What the task requires
Write out the material word for word, from its very beginning down to and including the line that contains "subtitle Normal [150, 879, 1090, 916]".

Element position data

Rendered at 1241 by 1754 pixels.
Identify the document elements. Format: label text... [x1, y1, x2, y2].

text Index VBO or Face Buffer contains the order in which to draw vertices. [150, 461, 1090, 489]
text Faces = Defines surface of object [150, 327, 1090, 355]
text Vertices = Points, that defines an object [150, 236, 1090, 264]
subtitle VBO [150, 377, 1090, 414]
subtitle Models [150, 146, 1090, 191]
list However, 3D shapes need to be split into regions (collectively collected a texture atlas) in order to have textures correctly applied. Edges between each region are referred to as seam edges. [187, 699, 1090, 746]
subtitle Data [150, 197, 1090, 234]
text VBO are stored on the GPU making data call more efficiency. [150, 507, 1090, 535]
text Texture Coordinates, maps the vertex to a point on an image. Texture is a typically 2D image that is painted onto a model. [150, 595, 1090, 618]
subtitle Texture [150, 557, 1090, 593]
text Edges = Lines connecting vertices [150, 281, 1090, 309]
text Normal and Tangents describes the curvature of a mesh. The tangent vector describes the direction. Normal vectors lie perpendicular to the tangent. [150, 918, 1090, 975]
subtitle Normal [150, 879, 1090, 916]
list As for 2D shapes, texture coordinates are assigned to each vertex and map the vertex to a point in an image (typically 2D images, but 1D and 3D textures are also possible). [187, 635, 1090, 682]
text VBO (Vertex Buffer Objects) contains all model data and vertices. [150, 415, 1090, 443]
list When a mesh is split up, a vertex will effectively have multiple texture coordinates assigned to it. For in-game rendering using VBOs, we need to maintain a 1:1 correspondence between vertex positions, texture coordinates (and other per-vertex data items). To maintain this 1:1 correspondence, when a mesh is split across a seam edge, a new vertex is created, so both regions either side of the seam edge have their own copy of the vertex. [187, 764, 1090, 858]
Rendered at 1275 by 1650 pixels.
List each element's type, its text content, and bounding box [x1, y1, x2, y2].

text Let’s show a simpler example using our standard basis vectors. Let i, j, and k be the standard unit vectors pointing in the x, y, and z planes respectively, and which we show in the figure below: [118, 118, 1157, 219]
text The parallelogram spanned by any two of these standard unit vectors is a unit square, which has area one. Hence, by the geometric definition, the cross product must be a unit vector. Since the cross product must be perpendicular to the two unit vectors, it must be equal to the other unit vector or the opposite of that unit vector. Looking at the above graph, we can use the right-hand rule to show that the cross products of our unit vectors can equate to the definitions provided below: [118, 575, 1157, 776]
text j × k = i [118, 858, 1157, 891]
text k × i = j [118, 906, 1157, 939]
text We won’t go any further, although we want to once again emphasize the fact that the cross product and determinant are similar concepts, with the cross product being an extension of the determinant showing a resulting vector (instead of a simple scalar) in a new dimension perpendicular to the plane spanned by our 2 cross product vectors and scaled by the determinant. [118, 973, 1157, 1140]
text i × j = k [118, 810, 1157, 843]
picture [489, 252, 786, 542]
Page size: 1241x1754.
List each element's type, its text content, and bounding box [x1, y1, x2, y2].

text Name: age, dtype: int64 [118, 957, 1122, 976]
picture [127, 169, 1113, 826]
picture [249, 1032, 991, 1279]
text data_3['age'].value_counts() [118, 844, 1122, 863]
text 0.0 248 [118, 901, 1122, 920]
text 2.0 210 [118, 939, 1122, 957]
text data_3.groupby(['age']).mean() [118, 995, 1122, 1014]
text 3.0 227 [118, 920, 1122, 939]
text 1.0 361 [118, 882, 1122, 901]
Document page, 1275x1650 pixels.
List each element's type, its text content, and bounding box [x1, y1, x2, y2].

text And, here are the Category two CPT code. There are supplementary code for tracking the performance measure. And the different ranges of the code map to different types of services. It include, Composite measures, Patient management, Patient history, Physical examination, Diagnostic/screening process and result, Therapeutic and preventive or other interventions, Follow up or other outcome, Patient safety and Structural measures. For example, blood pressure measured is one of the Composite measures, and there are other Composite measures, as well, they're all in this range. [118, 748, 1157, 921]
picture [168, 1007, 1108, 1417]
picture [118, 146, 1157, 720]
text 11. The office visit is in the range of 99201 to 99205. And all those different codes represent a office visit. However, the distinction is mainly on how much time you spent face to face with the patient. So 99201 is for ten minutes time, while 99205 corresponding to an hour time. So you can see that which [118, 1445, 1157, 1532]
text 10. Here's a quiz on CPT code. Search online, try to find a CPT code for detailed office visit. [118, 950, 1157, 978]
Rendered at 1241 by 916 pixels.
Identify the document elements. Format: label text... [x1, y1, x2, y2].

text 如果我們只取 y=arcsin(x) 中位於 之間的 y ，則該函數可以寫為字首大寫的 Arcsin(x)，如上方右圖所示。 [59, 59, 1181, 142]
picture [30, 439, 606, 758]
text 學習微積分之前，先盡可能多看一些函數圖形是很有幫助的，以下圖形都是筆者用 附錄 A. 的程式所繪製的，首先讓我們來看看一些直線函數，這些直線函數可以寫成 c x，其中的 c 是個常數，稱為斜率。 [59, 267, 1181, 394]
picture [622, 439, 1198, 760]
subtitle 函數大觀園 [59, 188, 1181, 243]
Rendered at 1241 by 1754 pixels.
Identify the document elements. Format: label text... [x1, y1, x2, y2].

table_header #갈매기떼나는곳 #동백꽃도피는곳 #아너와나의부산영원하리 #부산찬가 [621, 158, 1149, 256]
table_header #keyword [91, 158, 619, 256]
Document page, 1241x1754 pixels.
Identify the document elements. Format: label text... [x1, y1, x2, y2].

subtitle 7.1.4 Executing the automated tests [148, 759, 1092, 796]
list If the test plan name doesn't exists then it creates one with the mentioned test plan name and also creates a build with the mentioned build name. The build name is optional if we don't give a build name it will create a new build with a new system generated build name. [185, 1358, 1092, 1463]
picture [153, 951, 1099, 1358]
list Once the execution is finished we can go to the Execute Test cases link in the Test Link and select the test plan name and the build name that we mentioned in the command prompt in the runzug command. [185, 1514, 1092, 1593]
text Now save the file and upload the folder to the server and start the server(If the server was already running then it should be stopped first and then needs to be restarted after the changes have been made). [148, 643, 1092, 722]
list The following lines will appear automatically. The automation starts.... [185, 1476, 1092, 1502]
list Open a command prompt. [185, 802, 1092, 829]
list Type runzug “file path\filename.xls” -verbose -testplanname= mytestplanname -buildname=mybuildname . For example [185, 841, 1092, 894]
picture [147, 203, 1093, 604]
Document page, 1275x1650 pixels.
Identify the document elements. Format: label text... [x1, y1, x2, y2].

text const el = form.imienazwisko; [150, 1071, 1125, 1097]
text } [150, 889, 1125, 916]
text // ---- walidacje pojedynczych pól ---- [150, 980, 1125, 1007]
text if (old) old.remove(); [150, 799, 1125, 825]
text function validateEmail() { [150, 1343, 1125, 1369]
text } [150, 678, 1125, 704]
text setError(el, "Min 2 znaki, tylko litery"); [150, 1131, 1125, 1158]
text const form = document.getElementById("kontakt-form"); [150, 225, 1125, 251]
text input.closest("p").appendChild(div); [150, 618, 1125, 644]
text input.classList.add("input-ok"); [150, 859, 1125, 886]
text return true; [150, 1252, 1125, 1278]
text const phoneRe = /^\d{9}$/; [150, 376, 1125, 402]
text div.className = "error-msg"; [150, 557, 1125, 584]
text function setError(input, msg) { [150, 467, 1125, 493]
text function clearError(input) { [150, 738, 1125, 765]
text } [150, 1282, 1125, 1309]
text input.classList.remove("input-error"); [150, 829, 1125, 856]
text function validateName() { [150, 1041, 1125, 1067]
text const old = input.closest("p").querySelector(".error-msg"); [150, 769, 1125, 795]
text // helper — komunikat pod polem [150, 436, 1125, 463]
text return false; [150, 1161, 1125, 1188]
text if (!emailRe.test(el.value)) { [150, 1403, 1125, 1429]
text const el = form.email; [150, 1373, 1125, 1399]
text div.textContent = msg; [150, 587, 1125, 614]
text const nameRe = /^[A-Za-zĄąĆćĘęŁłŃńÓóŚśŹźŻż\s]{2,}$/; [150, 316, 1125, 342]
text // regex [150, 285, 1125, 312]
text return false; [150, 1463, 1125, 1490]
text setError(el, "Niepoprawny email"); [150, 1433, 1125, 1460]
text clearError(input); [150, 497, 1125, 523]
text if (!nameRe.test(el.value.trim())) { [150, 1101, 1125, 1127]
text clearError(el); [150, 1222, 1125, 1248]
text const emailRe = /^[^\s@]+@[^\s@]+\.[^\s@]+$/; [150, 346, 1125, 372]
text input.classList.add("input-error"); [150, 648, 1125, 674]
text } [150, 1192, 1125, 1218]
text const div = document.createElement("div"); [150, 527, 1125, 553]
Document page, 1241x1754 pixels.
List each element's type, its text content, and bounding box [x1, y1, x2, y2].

Answer in full
Rendered at 1241 by 1754 pixels.
Identify the document elements. Format: label text... [x1, y1, x2, y2].

text Index VBO or Face Buffer contains the order in which to draw vertices. [150, 461, 1090, 489]
text Faces = Defines surface of object [150, 327, 1090, 355]
text Vertices = Points, that defines an object [150, 236, 1090, 264]
subtitle VBO [150, 377, 1090, 414]
subtitle Models [150, 146, 1090, 191]
list However, 3D shapes need to be split into regions (collectively collected a texture atlas) in order to have textures correctly applied. Edges between each region are referred to as seam edges. [187, 699, 1090, 746]
subtitle Data [150, 197, 1090, 234]
text VBO are stored on the GPU making data call more efficiency. [150, 507, 1090, 535]
text Texture Coordinates, maps the vertex to a point on an image. Texture is a typically 2D image that is painted onto a model. [150, 595, 1090, 618]
subtitle Texture [150, 557, 1090, 593]
text Edges = Lines connecting vertices [150, 281, 1090, 309]
text Normal and Tangents describes the curvature of a mesh. The tangent vector describes the direction. Normal vectors lie perpendicular to the tangent. [150, 918, 1090, 975]
subtitle Normal [150, 879, 1090, 916]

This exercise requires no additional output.